After eight years of rocket barrages from Gaza, the people of Sderot have the drill down: The Code Red alert warning of incoming rocket fire sends them rushing into one of the many safe rooms scattered across the town. ...

The rockets that usually land in Sderot are crude projectiles manufactured in Gaza. But they can maim or kill, and when they land close, they set off a terrifying blast. ...

Albert el-Harrat came to Sderot 47 years ago, when it was a tent camp. "People are waiting and praying that the offensive will continue until it's completed," _ that is, until the rocket fire stops.

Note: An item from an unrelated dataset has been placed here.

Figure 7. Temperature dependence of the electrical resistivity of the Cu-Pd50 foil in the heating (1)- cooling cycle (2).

"We don't want to attack civilians. We want to attack the Hamas leaders who order people to attack (our) civilians," he says. ...

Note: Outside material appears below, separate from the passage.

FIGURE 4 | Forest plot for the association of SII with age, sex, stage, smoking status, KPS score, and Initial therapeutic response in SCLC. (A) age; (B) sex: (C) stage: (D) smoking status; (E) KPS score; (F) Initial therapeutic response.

Israel's military campaign hasn't stopped the rocket fire, so the government has shut down schools across the south. Sderot residents joke that kids have been put under house arrest, but not all of them are unhappy. Bomb shelters have been transformed into makeshift clubhouses, where kids under the supervision of soldiers or volunteers can play games, do art projects or just hang out.
At the end of the video directly above, a daughter of the couple whose house was hit sums it up:
"This has been the routine for eight years, not one day and not two. We get used to this, but we must not become desensitized to this, not for one second. I hope that with the help of God, and I pray to God, that this will be the last Qassam."*
TAKE ACTION: Give to the Ben-Gurion University of the Negev Emergency Fund to help Israeli children and other civilians living in areas targeted by Hamas rockets. Nearly 40 Grad missiles have struck in or around Beer-Sheva since December 30. Warning sirens generally sound three to four times a day.

My brother lives in the Negev and has seen firsthand the vital work that BGU-Negev is doing, some of which you can see in the video on the fund's Web site. Its volunteers are aiding the elderly and others in need, delivering meals, manning hotlines, providing day care, and running programs for children, who are often deprived of daylight due to the long hours they must spend in bomb shelters.

PLEASE PRAY: For my brother; his bride, who is expecting their first child, and for peace in the Holy Land.

*The video's subtitles leave out the "o" in God's name because Orthodox Jews do not say or write His name, for fear of breaking the commandment against taking it in vain.